Antes do teu sorriso
Quando tudo era paz, e tu permanecias imóvel nas chamas, as vozes consumiam-se umas às outras reciprocamente. O que eu imaginava da tristeza estava já muito aquém do que sentia. Ser ou não eu já me escapava.
Repara como os dias passam e como nos agarramos a eles com tanta facilidade – como tudo parece fácil e fazer sentido, como tudo parece coincidir com o lento rodar do mundo – e nos tornamos a nós principiantes da fatalidade.
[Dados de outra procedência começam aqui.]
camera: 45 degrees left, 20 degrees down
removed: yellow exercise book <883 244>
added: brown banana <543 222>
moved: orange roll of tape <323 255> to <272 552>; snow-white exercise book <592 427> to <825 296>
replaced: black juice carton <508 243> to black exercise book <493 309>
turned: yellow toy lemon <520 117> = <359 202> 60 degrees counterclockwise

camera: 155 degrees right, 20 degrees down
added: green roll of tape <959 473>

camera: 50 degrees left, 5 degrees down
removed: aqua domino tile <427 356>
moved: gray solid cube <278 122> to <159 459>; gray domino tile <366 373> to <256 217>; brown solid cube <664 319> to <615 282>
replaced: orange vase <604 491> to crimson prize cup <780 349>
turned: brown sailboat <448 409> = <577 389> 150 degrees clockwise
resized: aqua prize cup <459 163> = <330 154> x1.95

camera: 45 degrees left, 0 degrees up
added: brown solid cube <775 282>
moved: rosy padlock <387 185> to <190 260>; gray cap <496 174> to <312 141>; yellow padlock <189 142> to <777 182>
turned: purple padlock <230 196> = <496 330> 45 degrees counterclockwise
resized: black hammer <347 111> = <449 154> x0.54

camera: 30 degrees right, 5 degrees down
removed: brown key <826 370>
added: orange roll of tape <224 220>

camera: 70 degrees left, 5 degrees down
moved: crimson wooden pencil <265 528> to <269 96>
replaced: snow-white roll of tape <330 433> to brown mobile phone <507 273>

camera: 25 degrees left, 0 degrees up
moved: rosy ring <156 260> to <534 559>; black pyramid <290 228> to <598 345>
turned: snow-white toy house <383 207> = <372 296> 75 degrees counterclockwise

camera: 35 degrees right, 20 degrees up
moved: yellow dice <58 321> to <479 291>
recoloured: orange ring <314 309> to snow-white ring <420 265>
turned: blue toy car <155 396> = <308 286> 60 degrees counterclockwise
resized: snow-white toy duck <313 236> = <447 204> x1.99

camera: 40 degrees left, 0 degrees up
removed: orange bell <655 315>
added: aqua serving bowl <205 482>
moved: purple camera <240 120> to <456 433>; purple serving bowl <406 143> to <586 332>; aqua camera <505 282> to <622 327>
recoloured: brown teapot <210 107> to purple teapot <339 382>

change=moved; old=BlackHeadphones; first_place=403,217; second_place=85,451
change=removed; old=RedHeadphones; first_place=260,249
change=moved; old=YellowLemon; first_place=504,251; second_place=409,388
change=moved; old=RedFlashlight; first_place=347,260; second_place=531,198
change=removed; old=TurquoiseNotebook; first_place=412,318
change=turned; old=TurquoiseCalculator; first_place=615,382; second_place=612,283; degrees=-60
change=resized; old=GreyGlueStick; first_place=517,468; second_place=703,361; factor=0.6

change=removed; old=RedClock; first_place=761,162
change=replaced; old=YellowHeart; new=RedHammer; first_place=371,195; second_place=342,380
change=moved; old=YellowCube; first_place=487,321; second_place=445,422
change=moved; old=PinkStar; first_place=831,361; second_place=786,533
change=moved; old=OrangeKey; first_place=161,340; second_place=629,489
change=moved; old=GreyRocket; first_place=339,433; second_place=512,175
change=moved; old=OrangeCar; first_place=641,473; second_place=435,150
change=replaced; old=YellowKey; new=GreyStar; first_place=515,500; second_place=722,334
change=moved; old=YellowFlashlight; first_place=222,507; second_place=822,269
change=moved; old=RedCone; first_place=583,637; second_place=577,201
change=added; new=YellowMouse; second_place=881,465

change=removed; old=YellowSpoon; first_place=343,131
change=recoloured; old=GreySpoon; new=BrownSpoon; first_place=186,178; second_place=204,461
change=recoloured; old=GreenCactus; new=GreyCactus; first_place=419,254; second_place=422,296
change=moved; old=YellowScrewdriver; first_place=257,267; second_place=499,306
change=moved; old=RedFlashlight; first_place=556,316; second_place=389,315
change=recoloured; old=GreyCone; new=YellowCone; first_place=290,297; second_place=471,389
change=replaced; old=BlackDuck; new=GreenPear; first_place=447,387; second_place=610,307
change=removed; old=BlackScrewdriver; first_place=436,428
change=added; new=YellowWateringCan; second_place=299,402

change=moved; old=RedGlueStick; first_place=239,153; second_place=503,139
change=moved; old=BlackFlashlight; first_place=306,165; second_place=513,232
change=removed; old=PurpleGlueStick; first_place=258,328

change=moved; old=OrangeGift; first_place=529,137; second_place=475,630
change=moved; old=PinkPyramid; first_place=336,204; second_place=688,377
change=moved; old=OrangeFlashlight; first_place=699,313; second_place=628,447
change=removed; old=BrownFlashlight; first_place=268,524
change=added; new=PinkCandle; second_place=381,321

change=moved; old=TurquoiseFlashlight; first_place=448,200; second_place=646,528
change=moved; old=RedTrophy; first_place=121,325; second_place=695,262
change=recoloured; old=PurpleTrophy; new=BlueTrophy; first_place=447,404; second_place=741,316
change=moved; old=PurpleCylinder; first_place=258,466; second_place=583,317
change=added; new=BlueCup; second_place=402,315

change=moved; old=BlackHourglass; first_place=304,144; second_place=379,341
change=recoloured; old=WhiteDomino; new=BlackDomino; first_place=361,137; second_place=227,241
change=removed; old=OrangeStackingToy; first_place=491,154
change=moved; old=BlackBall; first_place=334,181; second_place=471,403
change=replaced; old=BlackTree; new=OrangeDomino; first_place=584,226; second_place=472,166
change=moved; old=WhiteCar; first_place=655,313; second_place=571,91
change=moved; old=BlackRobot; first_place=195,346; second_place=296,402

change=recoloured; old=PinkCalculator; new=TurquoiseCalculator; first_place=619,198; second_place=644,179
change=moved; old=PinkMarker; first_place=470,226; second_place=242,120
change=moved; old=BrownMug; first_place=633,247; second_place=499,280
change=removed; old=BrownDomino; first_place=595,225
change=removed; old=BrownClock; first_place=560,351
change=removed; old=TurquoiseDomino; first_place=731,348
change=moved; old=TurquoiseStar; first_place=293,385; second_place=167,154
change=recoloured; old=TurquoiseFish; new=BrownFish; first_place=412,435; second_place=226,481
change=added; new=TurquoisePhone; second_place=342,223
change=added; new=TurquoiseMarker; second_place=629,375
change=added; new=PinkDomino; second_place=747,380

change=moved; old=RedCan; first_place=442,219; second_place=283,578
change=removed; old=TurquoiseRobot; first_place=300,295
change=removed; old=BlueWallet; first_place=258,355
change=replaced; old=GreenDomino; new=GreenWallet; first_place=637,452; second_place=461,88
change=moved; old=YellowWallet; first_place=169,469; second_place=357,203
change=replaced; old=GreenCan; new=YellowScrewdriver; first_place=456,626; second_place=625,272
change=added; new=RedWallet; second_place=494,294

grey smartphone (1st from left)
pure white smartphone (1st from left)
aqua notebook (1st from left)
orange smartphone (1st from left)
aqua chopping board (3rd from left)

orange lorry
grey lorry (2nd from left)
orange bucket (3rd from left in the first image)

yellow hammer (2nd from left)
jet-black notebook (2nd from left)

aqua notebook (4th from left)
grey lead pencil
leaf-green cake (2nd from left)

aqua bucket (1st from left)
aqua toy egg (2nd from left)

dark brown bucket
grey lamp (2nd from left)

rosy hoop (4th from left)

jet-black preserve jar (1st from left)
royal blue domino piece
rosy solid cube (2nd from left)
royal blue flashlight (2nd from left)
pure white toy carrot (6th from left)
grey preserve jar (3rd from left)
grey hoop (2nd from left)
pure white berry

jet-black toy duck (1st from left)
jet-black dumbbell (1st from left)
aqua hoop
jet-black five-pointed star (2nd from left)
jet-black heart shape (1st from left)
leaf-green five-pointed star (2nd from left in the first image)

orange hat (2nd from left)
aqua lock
Se agarras a garganta entupida pelos gritos, se jogas a vida ao vento e decides desertar, fugir, não agarrar os outros com as tuas próprias certezas – essas razões estúpidas – beber dos cálices da futilidade arrotando o desespero, se trocares as tuas certezas por ideias, que será de ti?
Quando tudo parece bater certo reparas num espelho e a tua imagem não é mais um reflexo, as roupas rasgam-se no corpo estranho, alucinado, e as tuas mãos tremem parecendo quebrar a rotina do óbvio. Então largas a garganta arranhada, os cálices bebidos por todos, verdes, sujos, e temes o anoitecer.
Depois, o silêncio. Depois, a vontade de deitar tudo por terra, de não dormir mais, apenas de acordar.
Aí os dias correm uns a seguir aos outros, perdes o controlo de tudo o que tinhas por certo, das ideias dos outros impostas em ti, do mundo.
Foges.
Foges e levitas sobre a pequenez humana. Queres crescer mas não tens asas.
Aí o sentido das coisas mostra-te o inferno, e não sabes mais o que é o silêncio.